*Task objective*. Your copy should match the entries exactly, except that it holds no pictures.

Collected data
=====

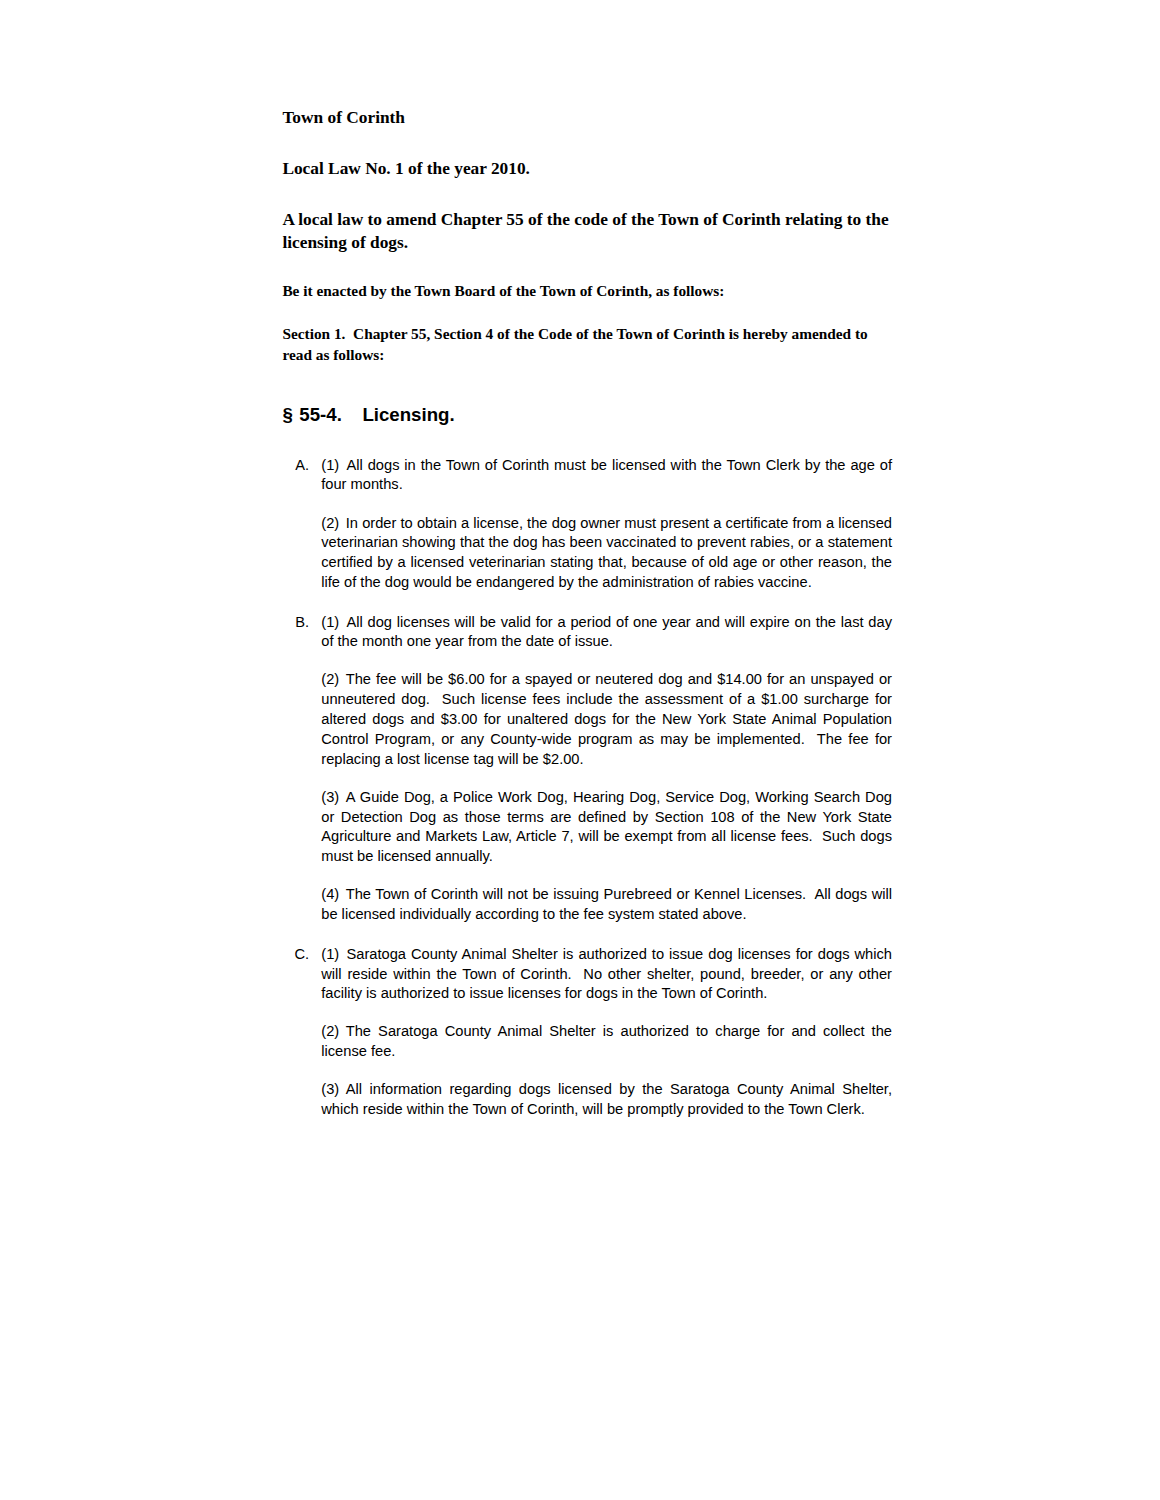Town of Corinth
Local Law No. 1 of the year 2010.
A local law to amend Chapter 55 of the code of the Town of Corinth relating to the licensing of dogs.
Be it enacted by the Town Board of the Town of Corinth, as follows:
Section 1. Chapter 55, Section 4 of the Code of the Town of Corinth is hereby amended to read as follows:
§55-4. Licensing.
(1) All dogs in the Town of Corinth must be licensed with the Town Clerk by the age of four months.
(2) In order to obtain a license, the dog owner must present a certificate from a licensed veterinarian showing that the dog has been vaccinated to prevent rabies, or a statement certified by a licensed veterinarian stating that, because of old age or other reason, the life of the dog would be endangered by the administration of rabies vaccine.
(1) All dog licenses will be valid for a period of one year and will expire on the last day of the month one year from the date of issue.
(2) The fee will be $6.00 for a spayed or neutered dog and $14.00 for an unspayed or unneutered dog. Such license fees include the assessment of a $1.00 surcharge for altered dogs and $3.00 for unaltered dogs for the New York State Animal Population Control Program, or any County-wide program as may be implemented. The fee for replacing a lost license tag will be $2.00.
(3) A Guide Dog, a Police Work Dog, Hearing Dog, Service Dog, Working Search Dog or Detection Dog as those terms are defined by Section 108 of the New York State Agriculture and Markets Law, Article 7, will be exempt from all license fees. Such dogs must be licensed annually.
(4) The Town of Corinth will not be issuing Purebreed or Kennel Licenses. All dogs will be licensed individually according to the fee system stated above.
(1) Saratoga County Animal Shelter is authorized to issue dog licenses for dogs which will reside within the Town of Corinth. No other shelter, pound, breeder, or any other facility is authorized to issue licenses for dogs in the Town of Corinth.
(2) The Saratoga County Animal Shelter is authorized to charge for and collect the license fee.
(3) All information regarding dogs licensed by the Saratoga County Animal Shelter, which reside within the Town of Corinth, will be promptly provided to the Town Clerk.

=====

*Response box*.
Town of Corinth
Local Law No. 1 of the year 2010.
A local law to amend Chapter 55 of the code of the Town of Corinth relating to the licensing of dogs.
Be it enacted by the Town Board of the Town of Corinth, as follows:
Section 1. Chapter 55, Section 4 of the Code of the Town of Corinth is hereby amended to read as follows:
§55-4. Licensing.
(1) All dogs in the Town of Corinth must be licensed with the Town Clerk by the age of four months.
(2) In order to obtain a license, the dog owner must present a certificate from a licensed veterinarian showing that the dog has been vaccinated to prevent rabies, or a statement certified by a licensed veterinarian stating that, because of old age or other reason, the life of the dog would be endangered by the administration of rabies vaccine.
(1) All dog licenses will be valid for a period of one year and will expire on the last day of the month one year from the date of issue.
(2) The fee will be $6.00 for a spayed or neutered dog and $14.00 for an unspayed or unneutered dog. Such license fees include the assessment of a $1.00 surcharge for altered dogs and $3.00 for unaltered dogs for the New York State Animal Population Control Program, or any County-wide program as may be implemented. The fee for replacing a lost license tag will be $2.00.
(3) A Guide Dog, a Police Work Dog, Hearing Dog, Service Dog, Working Search Dog or Detection Dog as those terms are defined by Section 108 of the New York State Agriculture and Markets Law, Article 7, will be exempt from all license fees. Such dogs must be licensed annually.
(4) The Town of Corinth will not be issuing Purebreed or Kennel Licenses. All dogs will be licensed individually according to the fee system stated above.
(1) Saratoga County Animal Shelter is authorized to issue dog licenses for dogs which will reside within the Town of Corinth. No other shelter, pound, breeder, or any other facility is authorized to issue licenses for dogs in the Town of Corinth.
(2) The Saratoga County Animal Shelter is authorized to charge for and collect the license fee.
(3) All information regarding dogs licensed by the Saratoga County Animal Shelter, which reside within the Town of Corinth, will be promptly provided to the Town Clerk.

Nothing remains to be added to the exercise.